Altri strumenti possibili

D. – Esistono altri strumenti che sarebbero più efficaci, anche meno afflittivi per affrontare questo fenomeno?

R. – “L’Italia ha scelto in modo discrezionale di adottare una posizione contraria ai principi che sono contenuti nella normativa europea, in particolare nella direttiva sui rimpatri. In questa direttiva, il trattenimento è l’ultima “ratio”, deve essere residuale. Ci sono altre forme alternative che consentono di arrivare all’espulsione o comunque al controllo dell’immigrazione irregolare”.

Possibili risparmi per la spesa pubblica

“In particolare, si può pensare – nel caso di una persona che debba essere rimpatriata – all’obbligo di dimora, a controlli settimanali presso le questure.Si può pensare a un sistema che si basi sul rimpatrio volontario e anche sul rimpatrio assistito. Questo sistema, invece, non viene rispettato in Italia. Il principio diventa il trattenimento, anche in casi in cui se ne potrebbe fare a meno, anche con evidenti risparmi per la spesa pubblica”.

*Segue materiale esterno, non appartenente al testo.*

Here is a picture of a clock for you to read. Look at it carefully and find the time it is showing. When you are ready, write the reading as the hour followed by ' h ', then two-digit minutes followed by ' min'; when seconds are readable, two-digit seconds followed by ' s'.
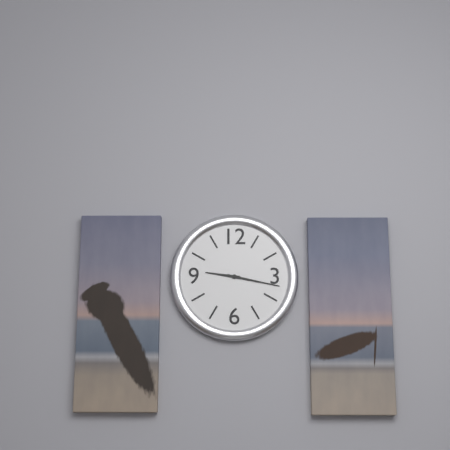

L’Italia e gli altri Paesi dell’Ue

D. – Una parte del Rapporto è anche dedicata alla situazione dei Centri di detenzione per migranti negli altri principali Paesi europei. Cosa emerge proprio dal confronto tra la situazione in Italia e quella in altri Paesi dell’Unione?

R. – “L’Italia si è affacciata tardivamente a questo sistema: erano centri che esistevano già in altre parti d’Europa. La maggior parte degli Stati europei si sono dotati di queste strutture. Si parla, credo, di 417 centri in tutta l’Unione Europea per 37 mila posti. L’Italia, però, si distingue per la severità del regime applicato: è uno dei Paesi che prevede il periodo massimo di trattenimento consentito dalla Direttiva, ovvero 18 mesi”.

Diritti poco garantiti

“In alcuni casi si deve sommare, nel nostro Paese, a una reclusione in carcere per soggiorno irregolare, ad esempio, o per un altro tipo di reato. E poi, tra tutti i sistemi sicuramente il sistema italiano è uno di quelli che garantisce meno diritti e meno servizi alle persone detenute in queste strutture”.